▸ **Exercise directions**
The answer consists solely of the lines running from the one with "Pro Monthly-Cancelled: 1372 -> 1359" through the final line below, transcribed exactly and without any pictures.
[Start of Attachment]
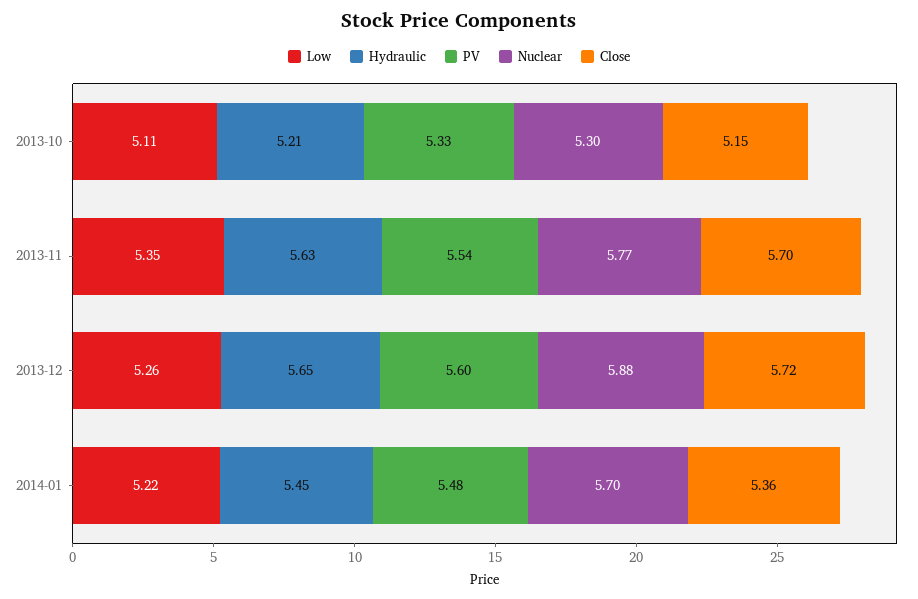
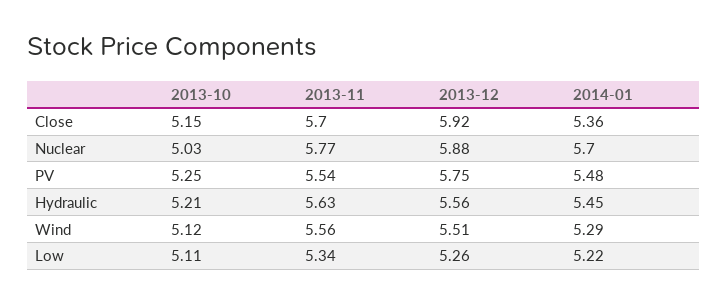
PV, 2013-10: 5.33 -> 5.25
Nuclear, 2013-10: 5.3 -> 5.03
Low, 2013-11: 5.35 -> 5.34
Hydraulic, 2013-12: 5.65 -> 5.56
PV, 2013-12: 5.6 -> 5.75
Close, 2013-12: 5.72 -> 5.92
Wind, 2013-10: none -> 5.12
Wind, 2013-11: none -> 5.56
Wind, 2013-12: none -> 5.51
Wind, 2014-01: none -> 5.29

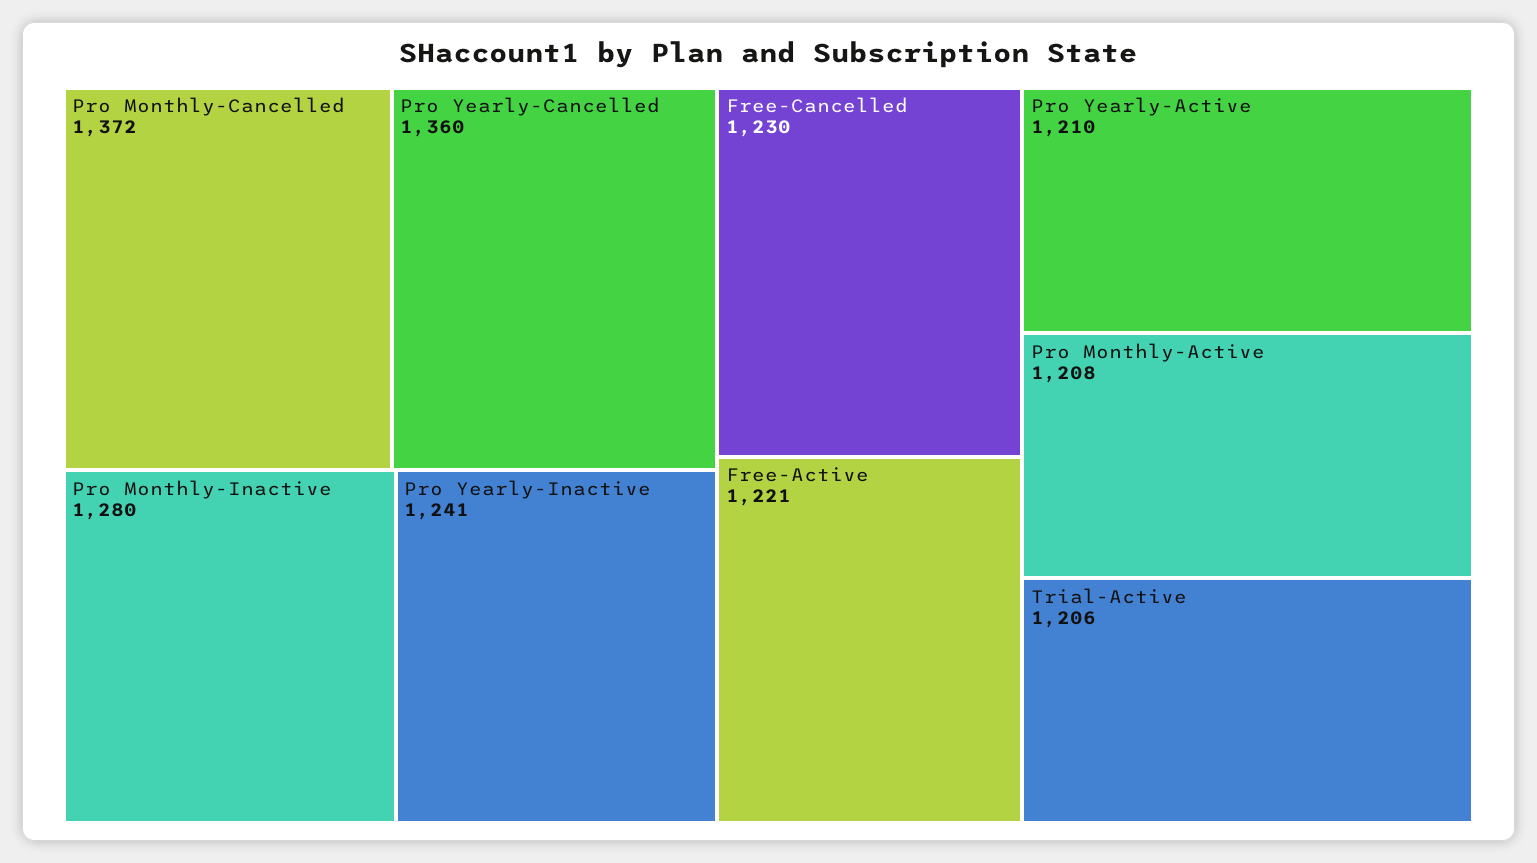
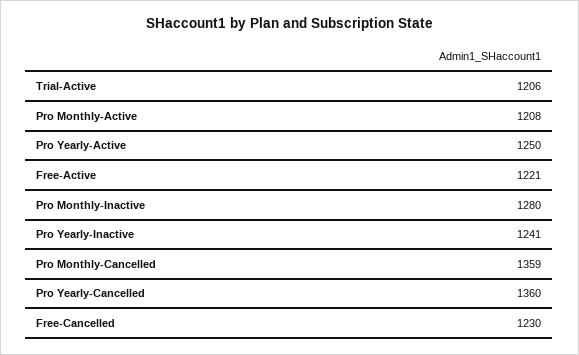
Pro Monthly-Cancelled: 1372 -> 1359
Pro Yearly-Active: 1210 -> 1250

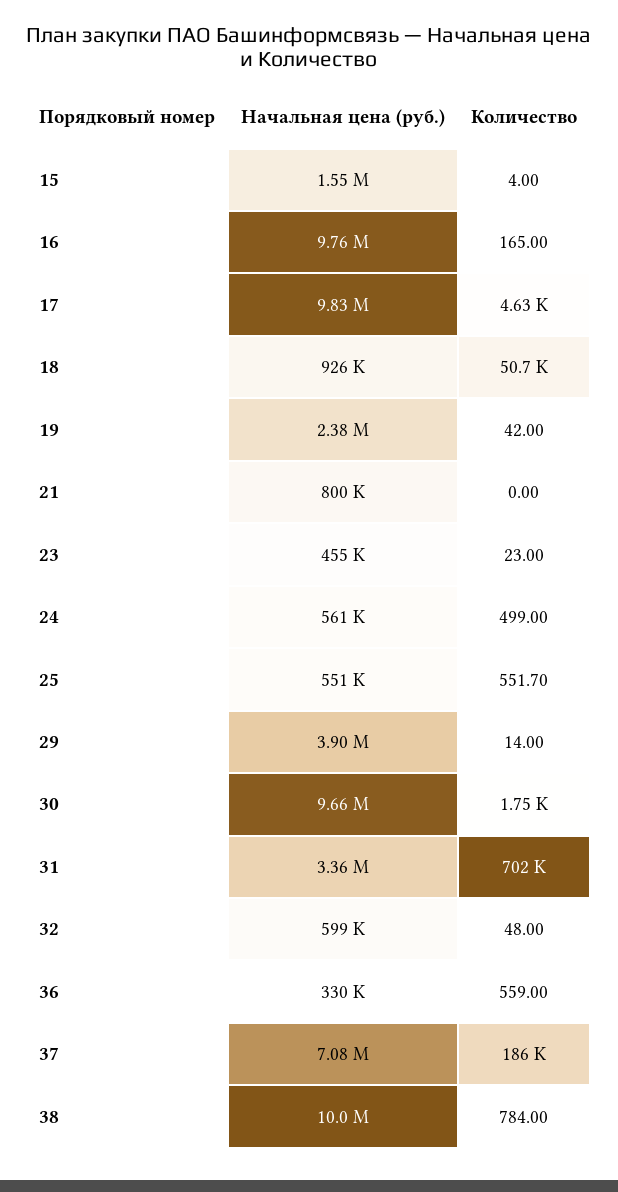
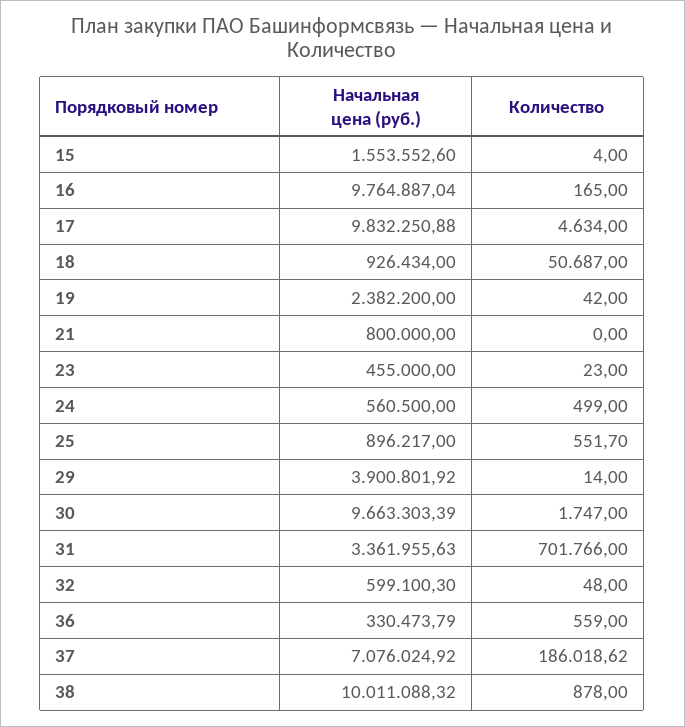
Начальная цена (руб.), 25: 551000 -> 896217
Количество, 38: 784 -> 878

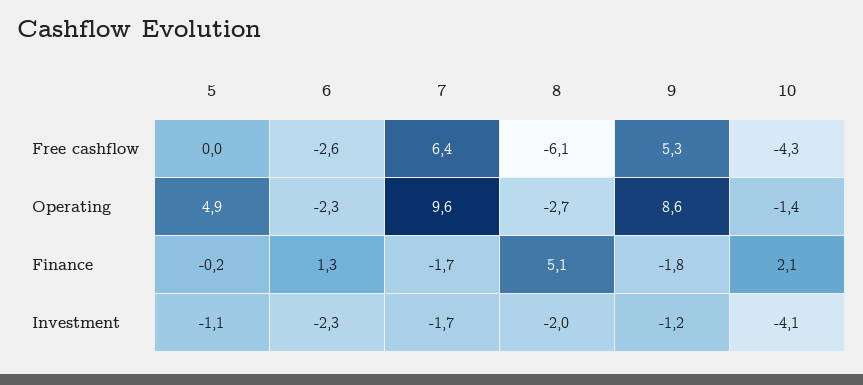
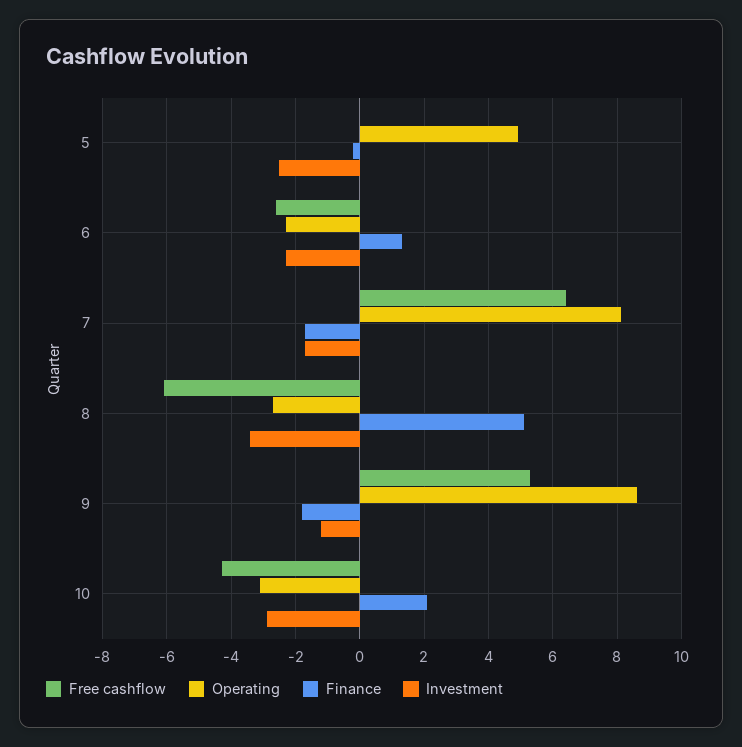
Operating, 7: 9.6 -> 8
Operating, 10: -1.4 -> -3
Investment, 5: -1.1 -> -2.5
Investment, 8: -2 -> -3.5
Investment, 10: -4.1 -> -3

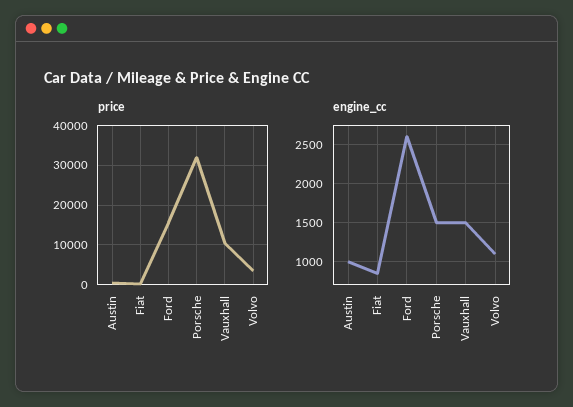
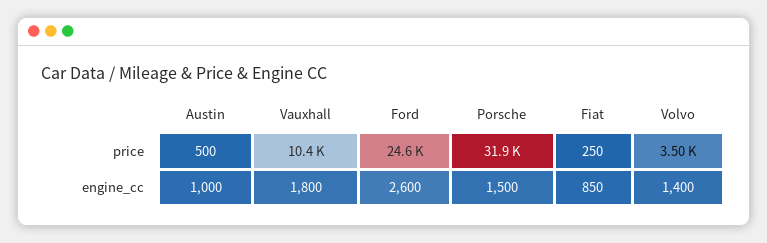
price, Ford: 16000 -> 24600
engine_cc, Vauxhall: 1500 -> 1800
engine_cc, Volvo: 1100 -> 1400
[End of Attachment]
▸ **Solved problem**
Pro Monthly-Cancelled: 1372 -> 1359
Pro Yearly-Active: 1210 -> 1250

Начальная цена (руб.), 25: 551000 -> 896217
Количество, 38: 784 -> 878

Operating, 7: 9.6 -> 8
Operating, 10: -1.4 -> -3
Investment, 5: -1.1 -> -2.5
Investment, 8: -2 -> -3.5
Investment, 10: -4.1 -> -3

price, Ford: 16000 -> 24600
engine_cc, Vauxhall: 1500 -> 1800
engine_cc, Volvo: 1100 -> 1400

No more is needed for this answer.